[What you need to do]
Retype the rows below exactly, from the line containing "Rendered at 1654 by 931 pixels." up to and including the line containing "picture [295, 236, 821, 650]".
— begin Information provided —
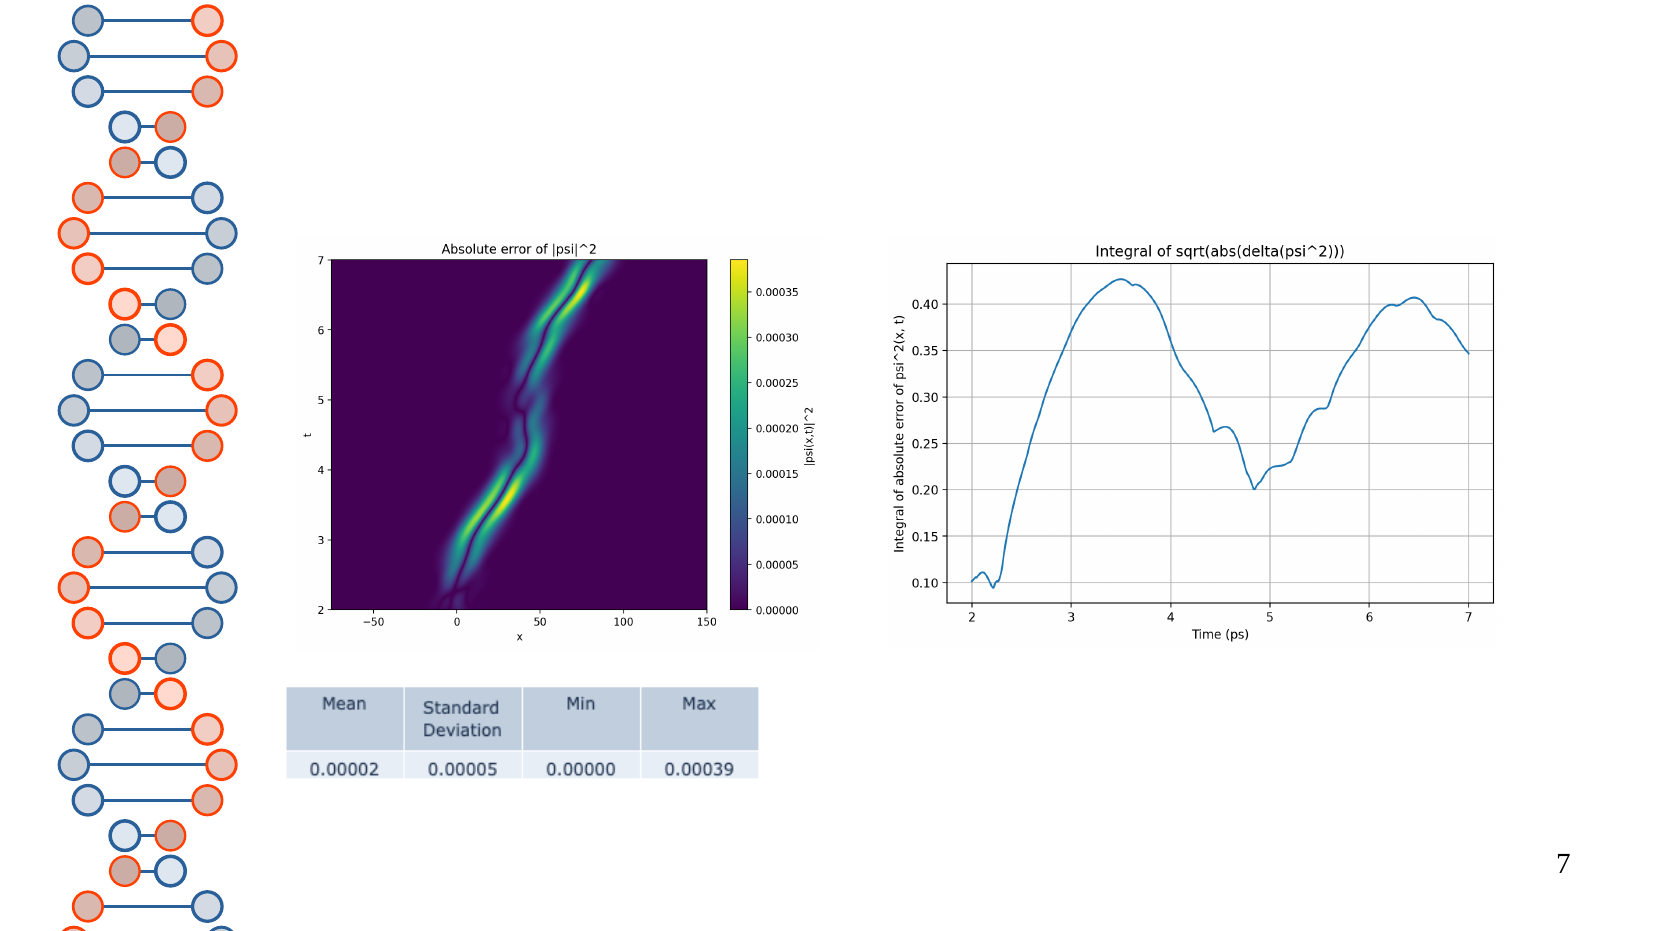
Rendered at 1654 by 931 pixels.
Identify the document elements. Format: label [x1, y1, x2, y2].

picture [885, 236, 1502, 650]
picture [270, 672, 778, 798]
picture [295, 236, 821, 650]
— end Information provided —
— begin Information provided —
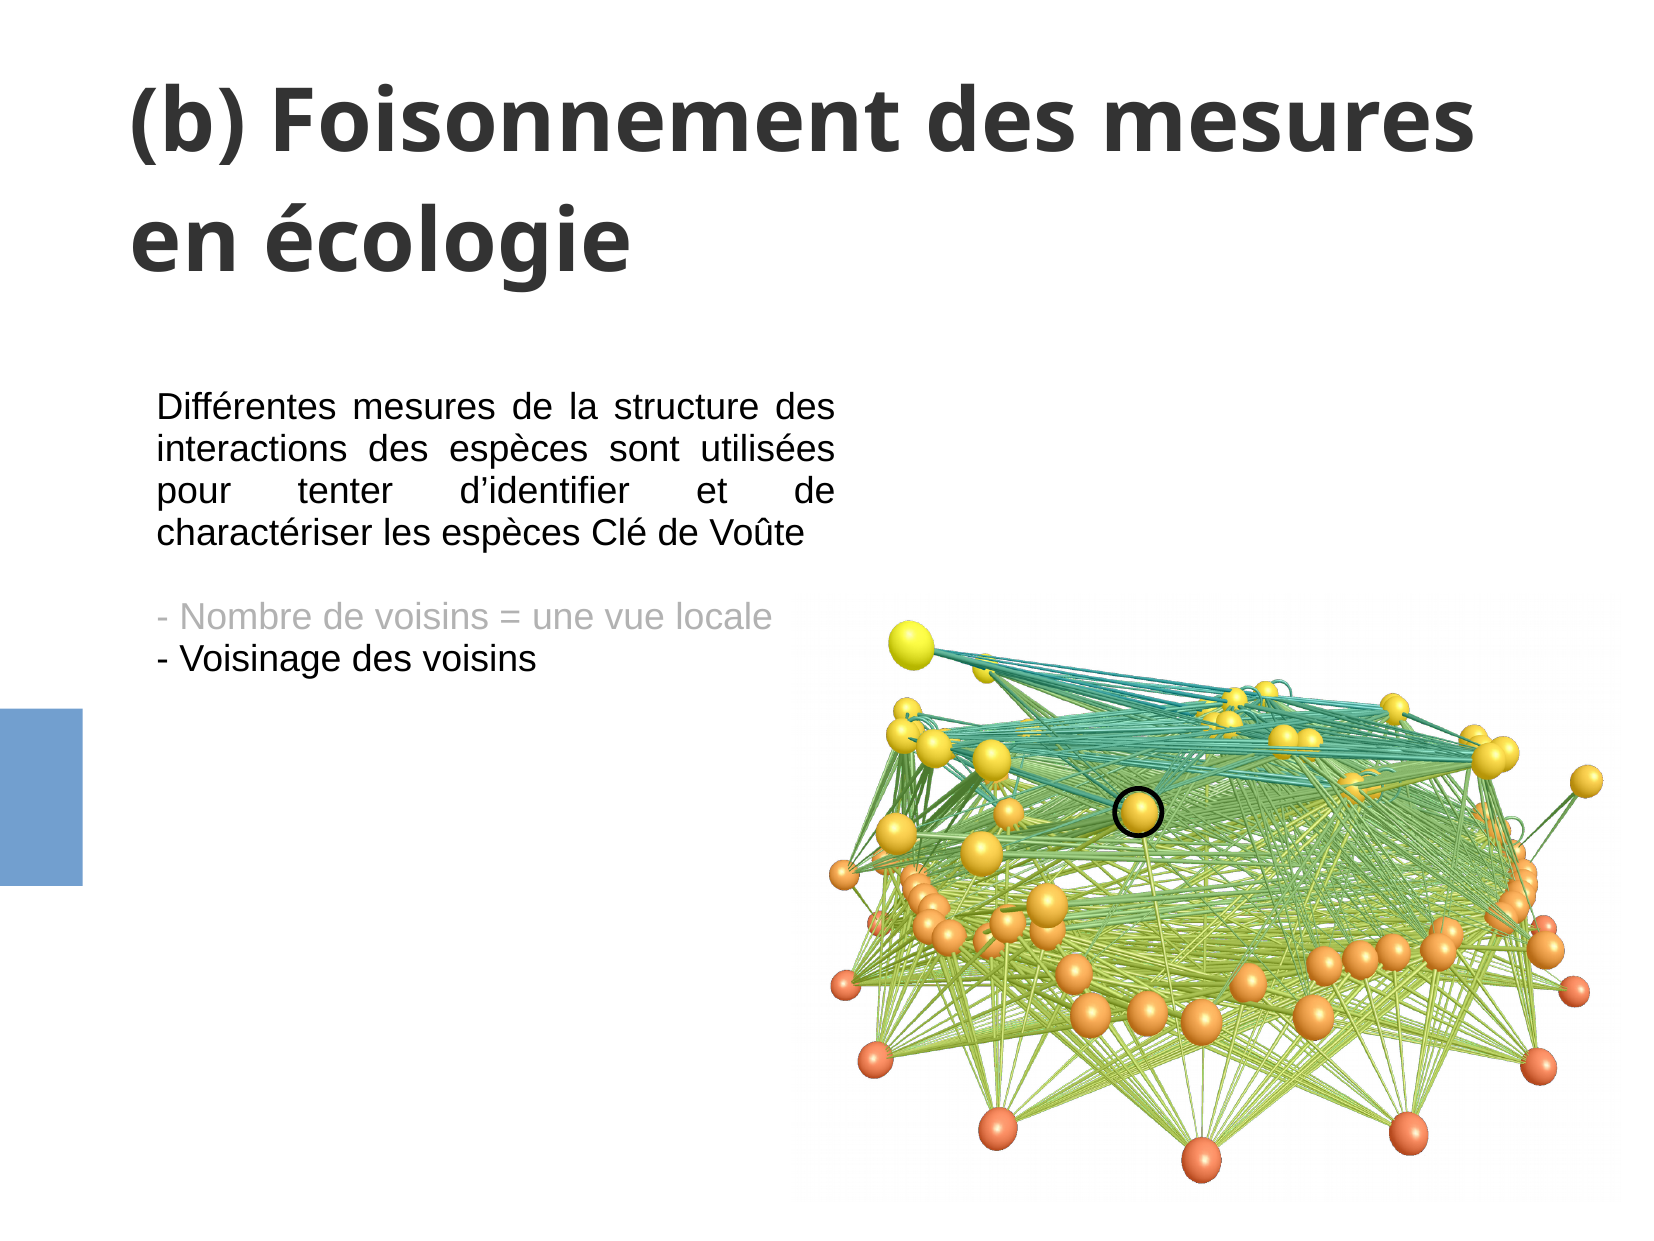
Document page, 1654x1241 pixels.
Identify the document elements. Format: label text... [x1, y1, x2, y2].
— end Information provided —
[Task answer]
Rendered at 1654 by 931 pixels.
Identify the document elements. Format: label [x1, y1, x2, y2].

picture [885, 236, 1502, 650]
picture [270, 672, 778, 798]
picture [295, 236, 821, 650]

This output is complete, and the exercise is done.